● Study text:
*** Begin section ***
Presentation of PhD thesis by Dionysia Kefallinou, Oct. 12, 2023
DATE:13-10-2023
Dionysia Kefallinou, collaborating researcher of INN, defended successfully her PhD Thesis, entitled “Microfluidic devices for studying cell behavior- Bone-marrow on a Chip” on October 12, 2023.
ABSTRACT
Organs-on-chips (OoCs) is a rising field that has emerged in the last decades at the crossroads of microfluidic technology and cell biology, managing to become the epitome of biomimetic systems. They are reliable preclinical models, responding to modern challenges in the field of biomedicine and biological research, which are nowadays limited to conventional static cell cultures and animal testing. The bone marrow, due to its vital role in the human body with the process of hematopoiesis, is a key study organ. Thus, the development of bone marrow-on-a-chip (BMoC) is important for understanding the biology of the organ itself, mapping related diseases, such as multiple myeloma and leukemia, and finally, for identifying cells’ response to drugs, radiation and chemotherapy. In this context, the present PhD thesis aims to develop a bone marrow-on-a-chip device for the purely in vitro and scaffold-free generation and maintenance of the human bone marrow perivascular hematopoietic niche.
First, all stages of the device construction have been developed, from the design to its sealing, which led to a successful and repeatable completion of the device. It consists of two cylindrical poly(dimethylsiloxane) (PDMS) microchambers, one for medium perfusion and one for cell culture, which communicate with each other through an intervening porous membrane, while the whole assembly is sealed with glass. The primary methods used for its construction were soft lithography (replica molding) and surface treatment using plasma technology. Also, a successful and reproducible PDMS membrane fabrication protocol was proposed, relying on two main aspects, i.e. chemical surface passivation, and mechanical strength enhancement. In order to simplify and speed up the device manufacturing process, the incorporation of a commercial polyethylene terephthalate (PET) polyester membrane was finally chosen.
*** End section ***
● Work order 1:
Can you quote the thesis announcement from "Presentation of PhD" to "October 12, 2023."?
● Work order 2:
In the thesis announcement, what kind of membrane was finally chosen to simplify and speed up device manufacturing?
● Work order 3:
Do these statements agree with the thesis announcement? Answer yes or no for each, and quote the words that decide it.
(a) The device has two cylindrical microchambers, one for medium perfusion and one for cell culture.
(b) The whole assembly is sealed with a PET membrane.
(c) The thesis aims at a scaffold-based generation of the bone marrow niche.

● The data:
*** Begin section ***
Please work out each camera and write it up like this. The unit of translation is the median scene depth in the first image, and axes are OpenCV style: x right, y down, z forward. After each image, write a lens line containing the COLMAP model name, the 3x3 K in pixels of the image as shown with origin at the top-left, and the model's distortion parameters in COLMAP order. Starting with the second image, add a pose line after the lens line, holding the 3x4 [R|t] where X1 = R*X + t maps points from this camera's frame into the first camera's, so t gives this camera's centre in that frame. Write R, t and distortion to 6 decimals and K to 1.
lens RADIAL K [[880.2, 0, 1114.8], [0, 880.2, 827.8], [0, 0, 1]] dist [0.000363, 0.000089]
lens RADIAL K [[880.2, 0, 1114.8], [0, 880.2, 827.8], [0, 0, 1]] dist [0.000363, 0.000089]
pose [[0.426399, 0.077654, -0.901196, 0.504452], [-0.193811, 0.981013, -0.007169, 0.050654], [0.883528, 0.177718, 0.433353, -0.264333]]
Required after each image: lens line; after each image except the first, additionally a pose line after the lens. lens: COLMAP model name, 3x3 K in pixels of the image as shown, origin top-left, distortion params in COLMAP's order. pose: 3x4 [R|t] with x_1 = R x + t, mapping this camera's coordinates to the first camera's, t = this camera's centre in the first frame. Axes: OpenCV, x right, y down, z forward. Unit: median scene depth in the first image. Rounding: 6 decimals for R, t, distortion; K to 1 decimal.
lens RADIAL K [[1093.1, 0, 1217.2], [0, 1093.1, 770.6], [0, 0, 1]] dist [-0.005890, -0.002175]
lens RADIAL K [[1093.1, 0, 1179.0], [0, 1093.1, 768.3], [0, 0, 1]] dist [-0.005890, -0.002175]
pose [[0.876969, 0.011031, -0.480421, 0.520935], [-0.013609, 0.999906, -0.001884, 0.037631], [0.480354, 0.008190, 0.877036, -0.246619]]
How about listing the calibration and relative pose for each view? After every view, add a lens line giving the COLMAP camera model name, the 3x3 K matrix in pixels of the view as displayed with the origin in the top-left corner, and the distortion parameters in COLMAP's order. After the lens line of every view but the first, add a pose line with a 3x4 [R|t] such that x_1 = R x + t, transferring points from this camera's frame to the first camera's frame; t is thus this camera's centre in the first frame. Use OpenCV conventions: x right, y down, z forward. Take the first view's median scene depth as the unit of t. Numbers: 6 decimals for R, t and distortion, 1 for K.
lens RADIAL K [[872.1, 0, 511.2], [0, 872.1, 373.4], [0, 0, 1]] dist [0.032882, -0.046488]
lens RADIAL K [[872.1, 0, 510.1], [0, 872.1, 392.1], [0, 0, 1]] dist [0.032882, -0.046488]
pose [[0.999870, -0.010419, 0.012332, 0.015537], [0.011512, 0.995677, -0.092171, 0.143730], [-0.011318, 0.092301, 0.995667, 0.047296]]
*** End section ***
● Exercise solution 1:
Presentation of PhD thesis by Dionysia Kefallinou, Oct. 12, 2023
DATE:13-10-2023
Dionysia Kefallinou, collaborating researcher of INN, defended successfully her PhD Thesis, entitled “Microfluidic devices for studying cell behavior- Bone-marrow on a Chip” on October 12, 2023.

● Exercise solution 2:
A commercial polyethylene terephthalate (PET) polyester membrane.

● Exercise solution 3:
(a) Yes: "two cylindrical poly(dimethylsiloxane) (PDMS) microchambers, one for medium perfusion and one for cell culture"
(b) No: "the whole assembly is sealed with glass"
(c) No: "the purely in vitro and scaffold-free generation and maintenance of the human bone marrow perivascular hematopoietic niche"